>> START

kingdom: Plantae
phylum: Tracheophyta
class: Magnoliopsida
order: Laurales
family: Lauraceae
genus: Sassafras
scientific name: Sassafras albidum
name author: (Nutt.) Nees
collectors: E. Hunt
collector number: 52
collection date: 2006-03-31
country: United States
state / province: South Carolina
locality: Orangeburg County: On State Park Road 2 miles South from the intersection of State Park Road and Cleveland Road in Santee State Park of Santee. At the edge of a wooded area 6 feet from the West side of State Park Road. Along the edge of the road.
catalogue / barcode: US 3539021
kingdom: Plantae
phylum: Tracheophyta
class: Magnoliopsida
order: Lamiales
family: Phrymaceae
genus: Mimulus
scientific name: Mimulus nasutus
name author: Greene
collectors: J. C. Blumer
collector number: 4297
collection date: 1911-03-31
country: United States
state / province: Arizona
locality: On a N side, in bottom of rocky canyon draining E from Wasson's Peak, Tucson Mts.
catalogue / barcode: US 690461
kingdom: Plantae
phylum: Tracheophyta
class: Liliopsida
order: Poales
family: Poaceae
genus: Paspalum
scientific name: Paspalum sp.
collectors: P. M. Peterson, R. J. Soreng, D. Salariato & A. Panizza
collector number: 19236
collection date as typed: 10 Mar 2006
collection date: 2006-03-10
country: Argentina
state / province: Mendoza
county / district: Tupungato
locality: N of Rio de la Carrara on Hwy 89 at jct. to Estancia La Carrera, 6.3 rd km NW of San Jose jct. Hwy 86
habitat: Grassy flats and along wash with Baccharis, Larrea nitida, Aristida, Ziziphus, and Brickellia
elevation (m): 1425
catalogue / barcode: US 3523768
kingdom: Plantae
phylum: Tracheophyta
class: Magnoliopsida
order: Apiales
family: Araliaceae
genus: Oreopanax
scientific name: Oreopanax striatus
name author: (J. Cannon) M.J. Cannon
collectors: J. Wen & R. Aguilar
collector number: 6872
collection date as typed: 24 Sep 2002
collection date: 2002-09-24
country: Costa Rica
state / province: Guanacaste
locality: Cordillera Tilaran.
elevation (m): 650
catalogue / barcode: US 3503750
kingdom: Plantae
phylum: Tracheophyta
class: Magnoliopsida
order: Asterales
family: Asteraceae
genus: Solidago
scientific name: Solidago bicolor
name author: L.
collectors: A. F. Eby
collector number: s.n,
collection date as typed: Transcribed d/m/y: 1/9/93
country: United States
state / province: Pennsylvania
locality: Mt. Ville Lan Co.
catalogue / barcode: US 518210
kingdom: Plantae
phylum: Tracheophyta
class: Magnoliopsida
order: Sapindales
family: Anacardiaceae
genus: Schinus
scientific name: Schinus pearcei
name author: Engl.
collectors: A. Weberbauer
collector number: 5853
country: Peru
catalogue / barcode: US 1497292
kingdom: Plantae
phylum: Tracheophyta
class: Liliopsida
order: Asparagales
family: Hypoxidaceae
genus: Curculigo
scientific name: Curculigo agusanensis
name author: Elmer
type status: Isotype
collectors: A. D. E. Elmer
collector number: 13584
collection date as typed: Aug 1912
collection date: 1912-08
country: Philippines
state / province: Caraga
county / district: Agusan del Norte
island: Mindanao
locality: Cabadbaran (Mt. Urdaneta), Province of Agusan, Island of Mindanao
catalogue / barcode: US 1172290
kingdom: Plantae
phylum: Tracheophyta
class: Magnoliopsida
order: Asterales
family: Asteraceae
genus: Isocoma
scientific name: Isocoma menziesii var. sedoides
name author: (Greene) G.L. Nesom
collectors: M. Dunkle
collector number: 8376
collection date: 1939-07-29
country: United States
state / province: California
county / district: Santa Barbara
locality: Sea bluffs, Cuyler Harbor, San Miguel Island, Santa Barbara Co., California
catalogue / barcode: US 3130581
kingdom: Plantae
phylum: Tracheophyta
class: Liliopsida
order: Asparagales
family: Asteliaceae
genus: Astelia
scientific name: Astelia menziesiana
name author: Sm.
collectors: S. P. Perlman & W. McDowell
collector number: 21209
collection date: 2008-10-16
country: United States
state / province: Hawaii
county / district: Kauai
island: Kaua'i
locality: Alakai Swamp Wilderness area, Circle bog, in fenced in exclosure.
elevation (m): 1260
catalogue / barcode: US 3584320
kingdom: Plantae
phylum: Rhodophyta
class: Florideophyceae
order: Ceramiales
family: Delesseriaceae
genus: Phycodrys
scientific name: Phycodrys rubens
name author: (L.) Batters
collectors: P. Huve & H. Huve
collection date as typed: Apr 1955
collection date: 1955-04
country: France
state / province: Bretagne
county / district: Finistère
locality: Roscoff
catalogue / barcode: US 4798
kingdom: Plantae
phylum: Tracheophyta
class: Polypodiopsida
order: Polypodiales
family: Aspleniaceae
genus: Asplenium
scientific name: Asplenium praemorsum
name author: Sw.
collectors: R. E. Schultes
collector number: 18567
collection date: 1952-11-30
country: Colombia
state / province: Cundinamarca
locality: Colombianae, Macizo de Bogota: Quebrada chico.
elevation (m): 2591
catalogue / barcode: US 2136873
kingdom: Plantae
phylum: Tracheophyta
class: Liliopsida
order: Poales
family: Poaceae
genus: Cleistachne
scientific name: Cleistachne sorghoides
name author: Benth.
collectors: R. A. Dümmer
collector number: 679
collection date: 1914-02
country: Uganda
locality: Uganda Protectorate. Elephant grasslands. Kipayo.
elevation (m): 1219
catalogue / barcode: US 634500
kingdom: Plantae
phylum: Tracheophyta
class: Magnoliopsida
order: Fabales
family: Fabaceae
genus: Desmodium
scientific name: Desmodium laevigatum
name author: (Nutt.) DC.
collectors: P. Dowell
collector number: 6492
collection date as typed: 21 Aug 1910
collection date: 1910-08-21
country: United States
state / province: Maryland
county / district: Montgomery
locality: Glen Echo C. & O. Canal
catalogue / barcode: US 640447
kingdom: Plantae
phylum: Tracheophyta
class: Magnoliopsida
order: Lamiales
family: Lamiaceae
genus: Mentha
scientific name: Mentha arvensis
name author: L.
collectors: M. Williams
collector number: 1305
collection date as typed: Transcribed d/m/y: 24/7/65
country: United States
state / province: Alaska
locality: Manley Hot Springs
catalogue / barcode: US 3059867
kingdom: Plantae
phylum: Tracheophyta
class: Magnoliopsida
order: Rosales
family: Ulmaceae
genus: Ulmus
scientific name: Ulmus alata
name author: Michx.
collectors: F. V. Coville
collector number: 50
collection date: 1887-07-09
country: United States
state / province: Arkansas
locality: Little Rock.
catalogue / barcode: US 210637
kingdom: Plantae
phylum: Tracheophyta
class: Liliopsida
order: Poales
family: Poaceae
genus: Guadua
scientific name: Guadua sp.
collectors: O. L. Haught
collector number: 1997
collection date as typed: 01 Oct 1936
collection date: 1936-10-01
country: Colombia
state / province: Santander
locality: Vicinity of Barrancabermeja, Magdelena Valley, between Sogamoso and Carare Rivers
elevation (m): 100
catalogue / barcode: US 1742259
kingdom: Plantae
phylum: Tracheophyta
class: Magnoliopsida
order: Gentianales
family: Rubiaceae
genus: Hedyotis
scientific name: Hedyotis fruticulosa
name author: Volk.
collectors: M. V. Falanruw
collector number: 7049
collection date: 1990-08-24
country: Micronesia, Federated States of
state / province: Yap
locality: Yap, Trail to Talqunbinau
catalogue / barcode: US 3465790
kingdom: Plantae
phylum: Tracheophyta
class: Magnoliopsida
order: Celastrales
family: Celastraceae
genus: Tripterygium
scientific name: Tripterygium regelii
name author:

>> END

● **SHORT EXERCISE**
Render everything from the start of the records down to and including the line containing "locality: On a" as a Markdown table with the columns Row and Line. Give each line its own numbered row and skip blank lines.

● **RESULT FOR THIS TASK**
| Row | Line |
|---|---|
| 1 | kingdom: Plantae |
| 2 | phylum: Tracheophyta |
| 3 | class: Magnoliopsida |
| 4 | order: Laurales |
| 5 | family: Lauraceae |
| 6 | genus: Sassafras |
| 7 | scientific name: Sassafras albidum |
| 8 | name author: (Nutt.) Nees |
| 9 | collectors: E. Hunt |
| 10 | collector number: 52 |
| 11 | collection date: 2006-03-31 |
| 12 | country: United States |
| 13 | state / province: South Carolina |
| 14 | locality: Orangeburg County: On State Park Road 2 miles South from the intersection of State Park Road and Cleveland Road in Santee State Park of Santee. At the edge of a wooded area 6 feet from the West side of State Park Road. Along the edge of the road. |
| 15 | catalogue / barcode: US 3539021 |
| 16 | kingdom: Plantae |
| 17 | phylum: Tracheophyta |
| 18 | class: Magnoliopsida |
| 19 | order: Lamiales |
| 20 | family: Phrymaceae |
| 21 | genus: Mimulus |
| 22 | scientific name: Mimulus nasutus |
| 23 | name author: Greene |
| 24 | collectors: J. C. Blumer |
| 25 | collector number: 4297 |
| 26 | collection date: 1911-03-31 |
| 27 | country: United States |
| 28 | state / province: Arizona |
| 29 | locality: On a N side, in bottom of rocky canyon draining E from Wasson's Peak, Tucson Mts. |